*** Opening of Passage to read ***

SAT is the first problem that was proven to be NP-complete. This is the Cook–Levin theorem. This means that all problems in the complexity class NP, which includes a wide range of natural decision and optimization problems, are at most as difficult to solve as SAT.

If $P\neq NP$ then SAT $\notin$ $P$, then we know that there are some problems in NP which cannot be solved in polynomial time, and therefore we cannot solve SAT in poly-time.

  • Because if we can solve SAT in poly-time then we can solve all problems in NP in polynomial time.
  • Or if you believe that nobody knows how to prove that $P=NP$ then nobody knows a polynomial time algorithm for SAT.

NP-Complete

A search problem is NP-complete if all other search problems reduce to it.

*** Close of Passage to read ***

Resume the passage on SAT and NP-completeness after its last sentence.

*** Opening of The data ***

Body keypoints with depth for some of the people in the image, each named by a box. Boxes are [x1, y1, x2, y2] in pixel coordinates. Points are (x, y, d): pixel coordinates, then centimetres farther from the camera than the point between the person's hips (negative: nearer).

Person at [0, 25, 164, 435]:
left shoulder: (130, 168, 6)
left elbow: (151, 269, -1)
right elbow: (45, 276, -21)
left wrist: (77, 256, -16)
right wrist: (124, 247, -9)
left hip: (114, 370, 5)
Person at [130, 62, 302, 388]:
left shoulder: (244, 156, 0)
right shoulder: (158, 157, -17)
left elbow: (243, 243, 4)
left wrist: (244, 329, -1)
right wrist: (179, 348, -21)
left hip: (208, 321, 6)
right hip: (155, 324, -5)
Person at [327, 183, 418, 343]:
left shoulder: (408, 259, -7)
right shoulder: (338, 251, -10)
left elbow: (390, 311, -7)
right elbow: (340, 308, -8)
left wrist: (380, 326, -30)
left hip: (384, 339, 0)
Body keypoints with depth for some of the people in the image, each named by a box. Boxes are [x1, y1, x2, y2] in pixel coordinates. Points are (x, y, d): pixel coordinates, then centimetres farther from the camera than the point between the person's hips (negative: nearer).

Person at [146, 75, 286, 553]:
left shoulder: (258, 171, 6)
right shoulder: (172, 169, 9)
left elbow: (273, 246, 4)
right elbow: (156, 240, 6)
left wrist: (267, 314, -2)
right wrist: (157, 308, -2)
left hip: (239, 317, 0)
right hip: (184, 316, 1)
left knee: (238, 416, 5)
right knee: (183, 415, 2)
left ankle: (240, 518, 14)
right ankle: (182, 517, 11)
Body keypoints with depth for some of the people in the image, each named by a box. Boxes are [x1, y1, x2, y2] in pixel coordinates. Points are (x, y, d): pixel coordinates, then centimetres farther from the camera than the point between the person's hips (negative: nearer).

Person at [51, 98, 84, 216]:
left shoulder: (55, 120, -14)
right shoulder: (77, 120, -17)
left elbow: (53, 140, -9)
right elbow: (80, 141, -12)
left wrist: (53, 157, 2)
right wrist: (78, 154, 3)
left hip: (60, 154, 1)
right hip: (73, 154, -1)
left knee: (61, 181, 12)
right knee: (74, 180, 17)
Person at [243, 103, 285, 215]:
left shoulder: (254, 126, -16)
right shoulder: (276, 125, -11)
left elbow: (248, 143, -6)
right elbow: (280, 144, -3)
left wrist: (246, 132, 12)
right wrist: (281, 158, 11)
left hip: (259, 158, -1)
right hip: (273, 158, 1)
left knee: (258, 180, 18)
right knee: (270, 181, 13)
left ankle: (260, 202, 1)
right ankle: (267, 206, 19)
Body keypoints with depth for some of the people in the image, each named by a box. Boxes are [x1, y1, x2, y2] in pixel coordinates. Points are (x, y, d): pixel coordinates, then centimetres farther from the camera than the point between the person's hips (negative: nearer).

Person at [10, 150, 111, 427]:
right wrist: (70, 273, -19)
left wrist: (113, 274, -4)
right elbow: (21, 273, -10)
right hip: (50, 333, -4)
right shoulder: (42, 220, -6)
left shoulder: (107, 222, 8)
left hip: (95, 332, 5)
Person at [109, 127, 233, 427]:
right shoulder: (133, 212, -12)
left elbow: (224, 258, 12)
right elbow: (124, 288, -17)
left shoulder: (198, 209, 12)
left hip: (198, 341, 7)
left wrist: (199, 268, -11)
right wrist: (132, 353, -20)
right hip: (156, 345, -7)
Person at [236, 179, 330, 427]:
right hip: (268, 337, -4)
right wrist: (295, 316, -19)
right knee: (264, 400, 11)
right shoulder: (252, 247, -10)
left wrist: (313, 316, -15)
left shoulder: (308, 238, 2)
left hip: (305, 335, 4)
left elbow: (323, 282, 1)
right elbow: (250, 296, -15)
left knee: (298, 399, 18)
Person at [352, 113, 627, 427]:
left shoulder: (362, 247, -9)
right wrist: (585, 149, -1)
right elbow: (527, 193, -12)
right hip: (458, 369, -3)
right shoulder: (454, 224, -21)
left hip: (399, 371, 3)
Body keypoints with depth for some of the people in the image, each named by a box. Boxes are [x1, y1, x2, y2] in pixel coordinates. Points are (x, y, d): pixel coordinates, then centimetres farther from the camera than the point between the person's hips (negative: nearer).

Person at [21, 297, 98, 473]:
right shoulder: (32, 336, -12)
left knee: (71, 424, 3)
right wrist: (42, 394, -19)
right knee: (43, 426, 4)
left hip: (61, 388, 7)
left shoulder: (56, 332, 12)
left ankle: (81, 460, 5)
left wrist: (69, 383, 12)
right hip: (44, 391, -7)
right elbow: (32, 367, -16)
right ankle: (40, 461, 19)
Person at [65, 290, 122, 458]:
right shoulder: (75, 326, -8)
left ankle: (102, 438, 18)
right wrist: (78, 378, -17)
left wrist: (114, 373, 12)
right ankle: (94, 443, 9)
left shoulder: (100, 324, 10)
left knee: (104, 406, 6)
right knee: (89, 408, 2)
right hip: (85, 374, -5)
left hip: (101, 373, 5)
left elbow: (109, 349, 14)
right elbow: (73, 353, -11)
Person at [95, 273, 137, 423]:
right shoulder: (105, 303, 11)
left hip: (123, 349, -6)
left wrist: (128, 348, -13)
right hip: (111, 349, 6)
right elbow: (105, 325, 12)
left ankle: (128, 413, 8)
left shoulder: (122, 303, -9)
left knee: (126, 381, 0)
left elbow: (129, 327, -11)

*** Close of The data ***

Response =>
To prove something is NP complete:

image

  • Prove that it in NP
    • Given a solution, you can check that it is correct in polynomial time.
    • Any polynomial time is sufficient.
  • Prove that it is NP hard -Reduction from a NP-complete problem to the unknown problem
    • Input transformation $f$ in polynomial time
    • Output transformation $h$
    • Correctness. Show that if a solution for $B$ exists $iff$ a solution for $A$ exists.

NP-summary

  • Class P - A solution may be found in polynomial time
  • Class NP - a solution may be verified in polynomial time
    • P is a subset of NP
  • NP-HARD we are yet to find a polynomial time solution
  • NP-complete - Both in NP and at least as hard as NP-Hard problems.

A problem is either known or not yet known to be in P or NP.

NP-Complete problems can be reduced to each otherwise.

3SAT

Input:

Boolean formula in CNF with n variables and m clauses

Output:

Satisfying assignment if one exists, NO.

SAT -> 3SAT

3SAT is in NP:

To verify this assignment is a Satisfying assignment:

  • For each clause $C\in f$ in $O(1)$ time can check that at least one literal in $C$ is satisfied.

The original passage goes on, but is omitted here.